Aren\’t we lucky to have such a caring, sharing, police force:

Graeme Deacon was on the M67 near Hyde, Manchester, when he saw the accident on the opposite carriageway. He crossed over and helped the driver to safety. Then a second car drove into the back of the first and caught fire. Mr Deacon helped to free the young driver. Police arrived and offered to drive him to his vehicle. But Mr Deacon said: “The carriageway was empty. I could have crawled across on my hands and knees. There was absolutely no risk. A police officer said, ‘You’ll wait as long as it takes, whether it’s five minutes or two hours. You’ll stay there.’ I went to walk off and three of them pushed me face down in the gravel, hit the back of my legs with a baton and handcuffed me. One said, ‘Shut up or I’ll spray you with CS gas’.”

 

3 thoughts on “Dixon of Dock Green It Ain\’t”

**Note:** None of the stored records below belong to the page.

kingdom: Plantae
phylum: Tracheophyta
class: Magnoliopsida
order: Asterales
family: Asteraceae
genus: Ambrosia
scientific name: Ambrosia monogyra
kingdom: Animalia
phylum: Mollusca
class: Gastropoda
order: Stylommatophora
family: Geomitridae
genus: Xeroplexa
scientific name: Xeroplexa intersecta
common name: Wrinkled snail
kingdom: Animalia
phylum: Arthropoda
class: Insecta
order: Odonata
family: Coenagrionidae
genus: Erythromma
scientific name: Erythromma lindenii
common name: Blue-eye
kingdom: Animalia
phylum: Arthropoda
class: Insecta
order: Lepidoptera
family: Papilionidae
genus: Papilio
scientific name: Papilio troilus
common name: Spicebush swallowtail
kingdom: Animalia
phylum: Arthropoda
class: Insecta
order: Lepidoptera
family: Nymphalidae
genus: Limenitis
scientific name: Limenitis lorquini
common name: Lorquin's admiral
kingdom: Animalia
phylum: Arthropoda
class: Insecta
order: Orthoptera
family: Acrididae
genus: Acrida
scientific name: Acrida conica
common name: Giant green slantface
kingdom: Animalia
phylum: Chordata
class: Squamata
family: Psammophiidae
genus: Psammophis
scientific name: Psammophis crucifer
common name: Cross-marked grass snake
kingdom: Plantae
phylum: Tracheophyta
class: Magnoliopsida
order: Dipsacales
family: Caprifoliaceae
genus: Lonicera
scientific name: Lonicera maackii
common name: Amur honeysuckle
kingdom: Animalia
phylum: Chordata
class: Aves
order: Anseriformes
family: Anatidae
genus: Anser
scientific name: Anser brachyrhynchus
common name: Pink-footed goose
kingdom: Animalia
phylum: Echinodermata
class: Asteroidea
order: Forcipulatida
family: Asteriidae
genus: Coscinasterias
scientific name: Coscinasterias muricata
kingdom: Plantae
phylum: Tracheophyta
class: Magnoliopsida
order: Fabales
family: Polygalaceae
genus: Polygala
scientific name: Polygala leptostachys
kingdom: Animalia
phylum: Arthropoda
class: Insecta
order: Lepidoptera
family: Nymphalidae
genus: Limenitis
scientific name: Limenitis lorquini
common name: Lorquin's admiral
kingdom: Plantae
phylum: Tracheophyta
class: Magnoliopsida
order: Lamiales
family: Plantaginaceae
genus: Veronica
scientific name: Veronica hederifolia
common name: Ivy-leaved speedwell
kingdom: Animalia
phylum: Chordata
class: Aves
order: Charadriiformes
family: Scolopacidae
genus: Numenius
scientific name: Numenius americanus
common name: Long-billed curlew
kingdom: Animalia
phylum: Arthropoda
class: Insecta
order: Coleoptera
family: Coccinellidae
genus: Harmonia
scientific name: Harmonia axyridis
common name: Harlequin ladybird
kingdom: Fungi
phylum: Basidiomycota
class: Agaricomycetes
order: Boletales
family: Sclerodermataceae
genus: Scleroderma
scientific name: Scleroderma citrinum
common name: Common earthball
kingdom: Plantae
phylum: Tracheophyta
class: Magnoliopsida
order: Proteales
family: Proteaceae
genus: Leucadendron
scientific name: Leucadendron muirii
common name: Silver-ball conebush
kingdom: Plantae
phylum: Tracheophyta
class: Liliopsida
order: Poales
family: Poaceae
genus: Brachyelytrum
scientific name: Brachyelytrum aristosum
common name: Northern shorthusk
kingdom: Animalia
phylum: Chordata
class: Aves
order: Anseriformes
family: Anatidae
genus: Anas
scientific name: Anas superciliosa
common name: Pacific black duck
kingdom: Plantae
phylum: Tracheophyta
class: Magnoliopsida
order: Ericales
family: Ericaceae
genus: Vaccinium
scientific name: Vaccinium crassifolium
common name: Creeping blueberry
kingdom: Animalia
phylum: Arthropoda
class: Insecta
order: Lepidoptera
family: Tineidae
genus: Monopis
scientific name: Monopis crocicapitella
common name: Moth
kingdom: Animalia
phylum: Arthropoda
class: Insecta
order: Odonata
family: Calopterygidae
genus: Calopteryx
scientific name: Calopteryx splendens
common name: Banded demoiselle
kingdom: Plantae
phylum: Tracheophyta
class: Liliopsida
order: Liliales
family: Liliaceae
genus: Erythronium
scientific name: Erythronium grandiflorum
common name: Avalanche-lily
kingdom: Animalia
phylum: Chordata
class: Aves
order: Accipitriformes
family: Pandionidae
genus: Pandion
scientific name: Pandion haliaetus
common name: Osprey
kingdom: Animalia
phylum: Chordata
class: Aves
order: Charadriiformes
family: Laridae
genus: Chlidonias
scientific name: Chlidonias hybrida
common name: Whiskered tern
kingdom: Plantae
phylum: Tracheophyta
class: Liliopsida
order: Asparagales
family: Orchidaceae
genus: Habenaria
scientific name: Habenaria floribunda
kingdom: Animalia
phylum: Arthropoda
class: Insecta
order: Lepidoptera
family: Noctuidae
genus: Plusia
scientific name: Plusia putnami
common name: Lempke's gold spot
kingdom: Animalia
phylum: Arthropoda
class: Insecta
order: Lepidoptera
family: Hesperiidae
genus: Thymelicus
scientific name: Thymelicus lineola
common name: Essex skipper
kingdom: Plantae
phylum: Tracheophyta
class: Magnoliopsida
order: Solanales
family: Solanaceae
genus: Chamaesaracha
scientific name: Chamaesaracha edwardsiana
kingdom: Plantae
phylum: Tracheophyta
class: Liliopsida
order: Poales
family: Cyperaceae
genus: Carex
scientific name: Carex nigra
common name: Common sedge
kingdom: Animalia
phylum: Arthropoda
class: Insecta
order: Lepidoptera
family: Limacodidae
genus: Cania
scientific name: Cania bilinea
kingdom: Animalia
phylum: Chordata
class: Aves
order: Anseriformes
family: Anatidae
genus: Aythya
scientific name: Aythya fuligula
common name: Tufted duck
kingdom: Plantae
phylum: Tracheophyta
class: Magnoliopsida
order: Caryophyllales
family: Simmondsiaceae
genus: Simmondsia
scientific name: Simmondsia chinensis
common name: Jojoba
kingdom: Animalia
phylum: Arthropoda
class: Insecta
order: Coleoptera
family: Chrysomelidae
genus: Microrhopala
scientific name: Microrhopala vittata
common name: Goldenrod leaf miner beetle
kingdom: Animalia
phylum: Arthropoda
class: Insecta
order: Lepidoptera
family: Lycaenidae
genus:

  1. Tim, Tim…….. this was another successful detection of a major crime. Mr Deacon failed to obey a lawful police order and so evidently deserved to be beaten, threatened with gas, arrested, and treated with contempt. Really……. there must be standards, you know. And Manchester Police have another tick for solving the crime he committed. Perhaps improving performance against target requires citizens to make sacrifices now and again? 🙂

    The Police have something to learn from the high-street Banks’ experience; if you neglect, or shit, on your customers long enough and often enough, they’ll learn to distrust and despise you. Which is how many sections of the community feel about the Police, of course. A shame. Whatever happened to a simple “thank you”?

  2. My brother was threatened with CS gas when he and his mates were standing in a hallway. I’m certain they were being obnoxious and rowdy but the lack of a middle-ground approach speaks volumes about modern policing. The clearest example was those Fathers4justice campaigners scaling Buckingham palace. The options the police advanced were talking them down or shooting them. As if there were no alternatives to doing fuck-all and going-all-out.

  3. Had Mr Deacon been a mourner at a Liverpool gangsters funeral, the police would, of course, have kept a respectful distance.